Соблазн интерпретировать Потоп как разукрашенное фантазией воспоминание о каком-то реальном событии, например о гибели Атлантиды, представить легенду как докатившееся до нас эхо времени сновидений, когда люди, еще не умевшие претворять образы действительности в письменный эпос, смутно грезили о том, что когда-то на самом деле случилось с их предками или предками их предков, — соблазн этот силен в особенности потому, что предлагает сравнительно простое решение давнего вопроса — как соотносятся между собой миф и история, предание и действительность? В начале было Нечто — а именно, событие и ответное действие, выход, который нашли наши предки, — вот формула этого решения; мифология — это мистифицированная история, обе говорят об одном и том же, но на разных наречиях, и самая причудливая легенда скрывает в себе зернышко факта.

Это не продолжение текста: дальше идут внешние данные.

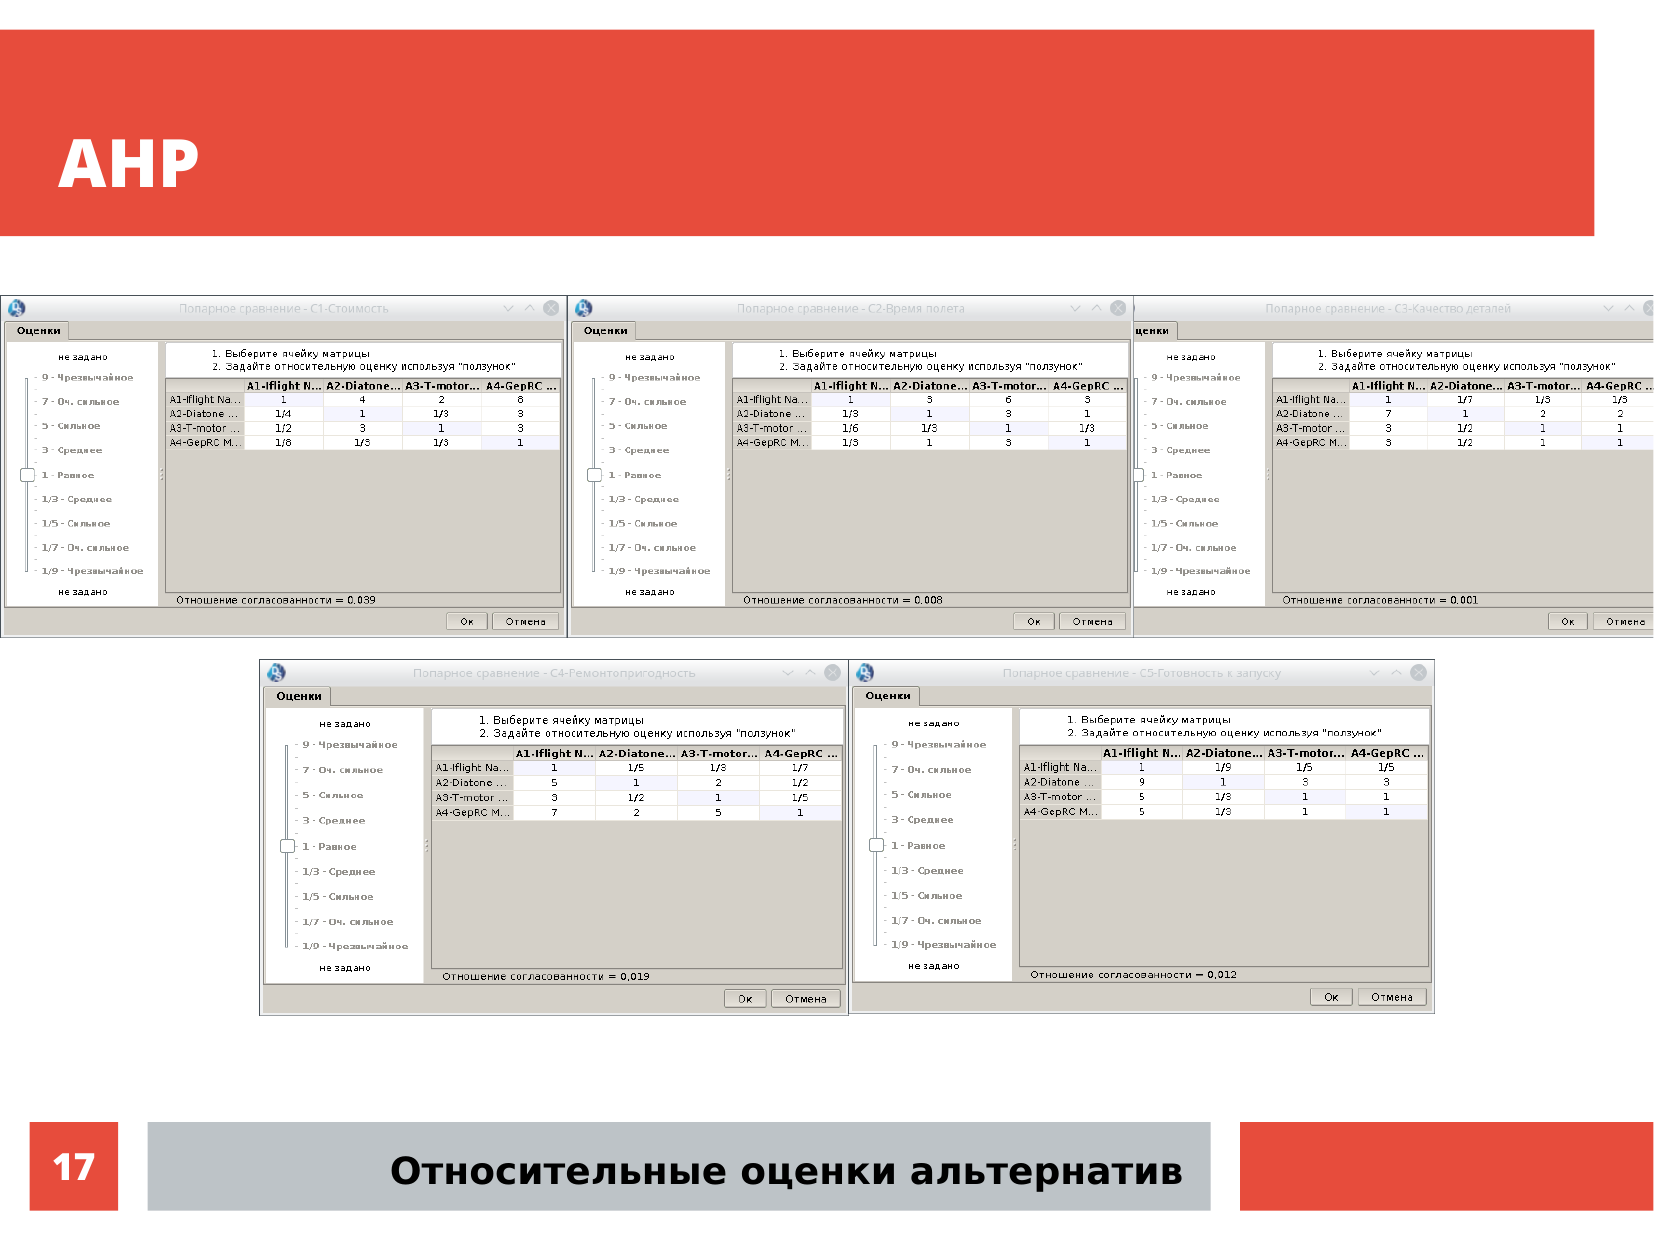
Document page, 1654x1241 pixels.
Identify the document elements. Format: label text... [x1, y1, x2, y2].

picture [259, 659, 1435, 1016]
title AHP [59, 59, 1595, 207]
title Относительные оценки альтернатив [389, 1122, 1252, 1193]
picture [0, 295, 1654, 638]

Тут встает вопрос, не обратима ли эта формула, другими словами, не может ли быть то, что мы второпях приняли за историю, в свою очередь переодетой мифологией: так сказать, легендой в будничном платье; и не пишется ли история по законам, лежащим в основе ми-фотвор* ICCTB3. Попытки вывернуть историографию наизнанку, чтобы увидеть, каким образом она сшита, ревизовать не только архаическую древность, и без того сомнительную, но и сравнительно хорошо знакомую нам античность, представив ее грандиозной фантасмагорией, рожденной гением средневековых монахов, якобы переписчиков, на самом же деле творцов — мы намеренно берем крайний пример, — такие попытки, при всей их кажущейся абсурдности, в любом случае не должны быть презрительно сброшены со счетов. Не будем сейчас углубляться в эти материи. Ограничимся скромным признанием амбивалентности прошлого, двойственности языка, на котором оно говорит с нами, будь то прошлое целого народа или его части, или одного города, или даже — почему бы и нет? — одного-единственного дома. Рискнем высказать убеждение, что эта двойственность, заложенная в самом слове «предание», предполагает не только антагонизм, но и равноправие двух ликов истины.
В самом деле, мифология жителей, населявших наш дом, легенды о происхождении дома — при всей скудости того, что сейчас удается восстановить, — в основном мало чем отличаются от мифотворчества и фольклора других племенных групп и народов, и рецепт дешифровки мифа, предложенный выше, применим в равной мере и к ним. То же можно сказать об истории дома, которая то и дело, как мы видели, выдает свою легендарную подоплеку.
Мир как дом, где живут люди, и дом, который рисуется в воображении как целый мир, — то есть дом, в известном смысле, в решающее время сновидений действительно равнозначный миру, — гибель мира и его возрождение, горизонтальный вектор бедствия и вертикаль спасения — эти конституирующие мотивы мифа (или истории?